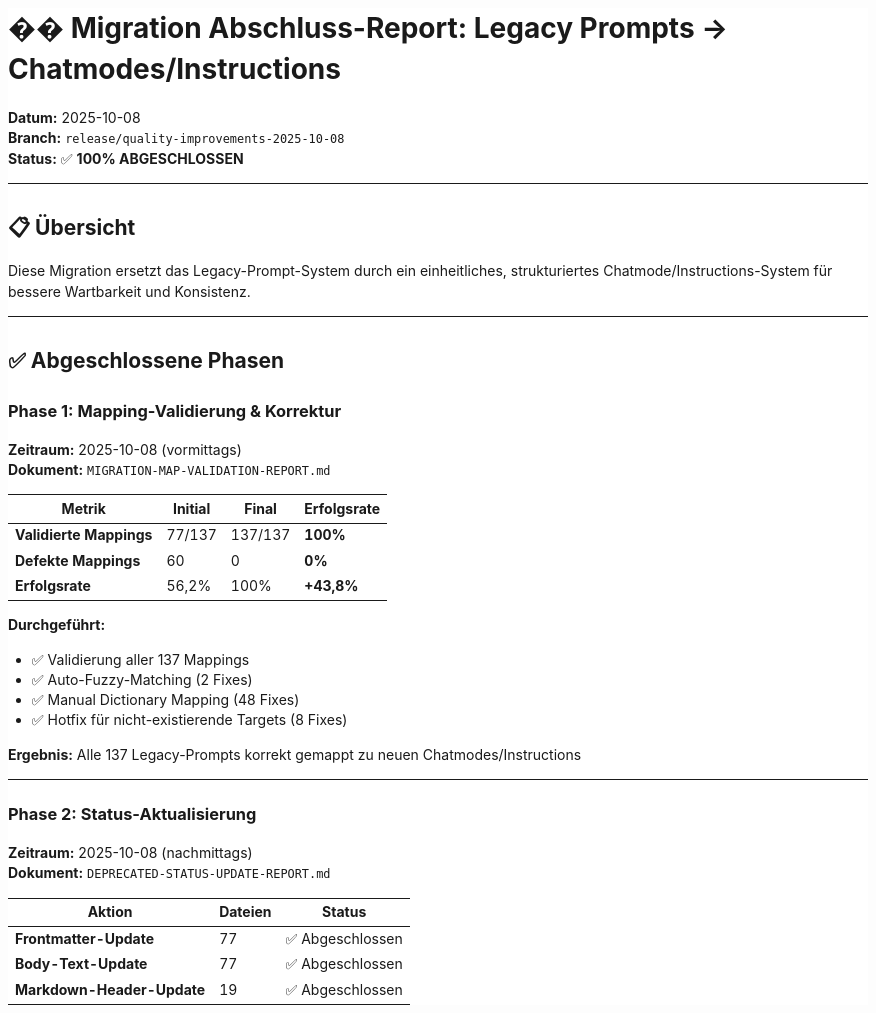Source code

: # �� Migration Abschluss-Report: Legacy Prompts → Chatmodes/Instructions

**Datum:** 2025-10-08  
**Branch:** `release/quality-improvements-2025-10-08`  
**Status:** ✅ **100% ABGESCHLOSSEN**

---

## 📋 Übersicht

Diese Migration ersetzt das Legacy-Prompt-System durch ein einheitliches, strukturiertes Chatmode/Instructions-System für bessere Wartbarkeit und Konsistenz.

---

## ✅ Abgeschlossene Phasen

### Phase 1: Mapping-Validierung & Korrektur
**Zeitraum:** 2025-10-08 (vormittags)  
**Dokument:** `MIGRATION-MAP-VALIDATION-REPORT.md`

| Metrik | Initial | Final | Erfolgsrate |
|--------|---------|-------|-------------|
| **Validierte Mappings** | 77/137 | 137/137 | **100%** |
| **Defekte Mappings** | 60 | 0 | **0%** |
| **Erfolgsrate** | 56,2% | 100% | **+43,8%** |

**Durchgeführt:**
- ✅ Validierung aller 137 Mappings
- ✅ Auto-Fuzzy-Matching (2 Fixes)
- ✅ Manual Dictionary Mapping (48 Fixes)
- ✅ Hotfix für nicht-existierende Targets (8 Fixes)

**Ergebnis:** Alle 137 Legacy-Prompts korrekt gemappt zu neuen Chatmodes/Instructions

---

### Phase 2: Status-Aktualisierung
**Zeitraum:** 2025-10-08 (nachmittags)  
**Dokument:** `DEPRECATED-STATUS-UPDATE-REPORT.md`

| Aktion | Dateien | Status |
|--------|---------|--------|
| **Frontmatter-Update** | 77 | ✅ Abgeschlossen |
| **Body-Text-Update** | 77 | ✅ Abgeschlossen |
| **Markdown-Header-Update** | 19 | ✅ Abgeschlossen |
****************
Set out every line of the data above as a numbered list, skipping blank lines and leaving out any picture.

1. Source code
2. : # �� Migration Abschluss-Report: Legacy Prompts → Chatmodes/Instructions
3. **Datum:** 2025-10-08  
4. **Branch:** `release/quality-improvements-2025-10-08`  
5. **Status:** ✅ **100% ABGESCHLOSSEN**
6. ---
7. ## 📋 Übersicht
8. Diese Migration ersetzt das Legacy-Prompt-System durch ein einheitliches, strukturiertes Chatmode/Instructions-System für bessere Wartbarkeit und Konsistenz.
9. ---
10. ## ✅ Abgeschlossene Phasen
11. ### Phase 1: Mapping-Validierung & Korrektur
12. **Zeitraum:** 2025-10-08 (vormittags)  
13. **Dokument:** `MIGRATION-MAP-VALIDATION-REPORT.md`
14. | Metrik | Initial | Final | Erfolgsrate |
15. |--------|---------|-------|-------------|
16. | **Validierte Mappings** | 77/137 | 137/137 | **100%** |
17. | **Defekte Mappings** | 60 | 0 | **0%** |
18. | **Erfolgsrate** | 56,2% | 100% | **+43,8%** |
19. **Durchgeführt:**
20. - ✅ Validierung aller 137 Mappings
21. - ✅ Auto-Fuzzy-Matching (2 Fixes)
22. - ✅ Manual Dictionary Mapping (48 Fixes)
23. - ✅ Hotfix für nicht-existierende Targets (8 Fixes)
24. **Ergebnis:** Alle 137 Legacy-Prompts korrekt gemappt zu neuen Chatmodes/Instructions
25. ---
26. ### Phase 2: Status-Aktualisierung
27. **Zeitraum:** 2025-10-08 (nachmittags)  
28. **Dokument:** `DEPRECATED-STATUS-UPDATE-REPORT.md`
29. | Aktion | Dateien | Status |
30. |--------|---------|--------|
31. | **Frontmatter-Update** | 77 | ✅ Abgeschlossen |
32. | **Body-Text-Update** | 77 | ✅ Abgeschlossen |
33. | **Markdown-Header-Update** | 19 | ✅ Abgeschlossen |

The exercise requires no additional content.